* Provided material:
■ ■ ■
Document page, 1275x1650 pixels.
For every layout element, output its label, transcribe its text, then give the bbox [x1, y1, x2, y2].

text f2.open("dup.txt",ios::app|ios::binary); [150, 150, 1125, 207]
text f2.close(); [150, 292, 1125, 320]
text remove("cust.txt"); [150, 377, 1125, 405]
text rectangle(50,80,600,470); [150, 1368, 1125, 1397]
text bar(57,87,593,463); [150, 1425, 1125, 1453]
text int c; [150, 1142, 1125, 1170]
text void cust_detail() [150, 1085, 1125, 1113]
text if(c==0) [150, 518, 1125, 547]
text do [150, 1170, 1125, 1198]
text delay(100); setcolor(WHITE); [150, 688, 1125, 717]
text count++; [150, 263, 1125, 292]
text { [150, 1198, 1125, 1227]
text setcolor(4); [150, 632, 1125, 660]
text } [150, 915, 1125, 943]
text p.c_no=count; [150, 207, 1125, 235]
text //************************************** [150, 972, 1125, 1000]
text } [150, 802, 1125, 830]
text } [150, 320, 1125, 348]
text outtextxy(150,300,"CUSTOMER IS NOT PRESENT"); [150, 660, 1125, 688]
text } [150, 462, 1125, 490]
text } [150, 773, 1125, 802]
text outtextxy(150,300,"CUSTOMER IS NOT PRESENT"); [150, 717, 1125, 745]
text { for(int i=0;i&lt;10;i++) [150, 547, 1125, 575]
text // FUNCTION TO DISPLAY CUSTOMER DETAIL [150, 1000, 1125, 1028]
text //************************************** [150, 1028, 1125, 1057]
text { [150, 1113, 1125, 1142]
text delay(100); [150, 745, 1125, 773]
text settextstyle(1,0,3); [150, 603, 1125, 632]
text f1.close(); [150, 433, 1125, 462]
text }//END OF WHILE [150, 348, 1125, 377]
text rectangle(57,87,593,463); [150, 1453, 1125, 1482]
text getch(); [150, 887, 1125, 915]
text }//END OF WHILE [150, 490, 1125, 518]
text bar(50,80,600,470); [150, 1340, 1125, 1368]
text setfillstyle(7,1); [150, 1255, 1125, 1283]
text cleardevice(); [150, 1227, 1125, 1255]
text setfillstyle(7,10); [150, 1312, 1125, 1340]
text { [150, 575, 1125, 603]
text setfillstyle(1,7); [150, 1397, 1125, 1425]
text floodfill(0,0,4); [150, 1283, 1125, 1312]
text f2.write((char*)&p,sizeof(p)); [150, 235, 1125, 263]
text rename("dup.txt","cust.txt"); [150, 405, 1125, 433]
■ ■ ■
Each record above should be retyped in full, exactly as shown.

* Completed task:
Document page, 1275x1650 pixels.
For every layout element, output its label, transcribe its text, then give the bbox [x1, y1, x2, y2].

text f2.open("dup.txt",ios::app|ios::binary); [150, 150, 1125, 207]
text f2.close(); [150, 292, 1125, 320]
text remove("cust.txt"); [150, 377, 1125, 405]
text rectangle(50,80,600,470); [150, 1368, 1125, 1397]
text bar(57,87,593,463); [150, 1425, 1125, 1453]
text int c; [150, 1142, 1125, 1170]
text void cust_detail() [150, 1085, 1125, 1113]
text if(c==0) [150, 518, 1125, 547]
text do [150, 1170, 1125, 1198]
text delay(100); setcolor(WHITE); [150, 688, 1125, 717]
text count++; [150, 263, 1125, 292]
text { [150, 1198, 1125, 1227]
text setcolor(4); [150, 632, 1125, 660]
text } [150, 915, 1125, 943]
text p.c_no=count; [150, 207, 1125, 235]
text //************************************** [150, 972, 1125, 1000]
text } [150, 802, 1125, 830]
text } [150, 320, 1125, 348]
text outtextxy(150,300,"CUSTOMER IS NOT PRESENT"); [150, 660, 1125, 688]
text } [150, 462, 1125, 490]
text } [150, 773, 1125, 802]
text outtextxy(150,300,"CUSTOMER IS NOT PRESENT"); [150, 717, 1125, 745]
text { for(int i=0;i&lt;10;i++) [150, 547, 1125, 575]
text // FUNCTION TO DISPLAY CUSTOMER DETAIL [150, 1000, 1125, 1028]
text //************************************** [150, 1028, 1125, 1057]
text { [150, 1113, 1125, 1142]
text delay(100); [150, 745, 1125, 773]
text settextstyle(1,0,3); [150, 603, 1125, 632]
text f1.close(); [150, 433, 1125, 462]
text }//END OF WHILE [150, 348, 1125, 377]
text rectangle(57,87,593,463); [150, 1453, 1125, 1482]
text getch(); [150, 887, 1125, 915]
text }//END OF WHILE [150, 490, 1125, 518]
text bar(50,80,600,470); [150, 1340, 1125, 1368]
text setfillstyle(7,1); [150, 1255, 1125, 1283]
text cleardevice(); [150, 1227, 1125, 1255]
text setfillstyle(7,10); [150, 1312, 1125, 1340]
text { [150, 575, 1125, 603]
text setfillstyle(1,7); [150, 1397, 1125, 1425]
text floodfill(0,0,4); [150, 1283, 1125, 1312]
text f2.write((char*)&p,sizeof(p)); [150, 235, 1125, 263]
text rename("dup.txt","cust.txt"); [150, 405, 1125, 433]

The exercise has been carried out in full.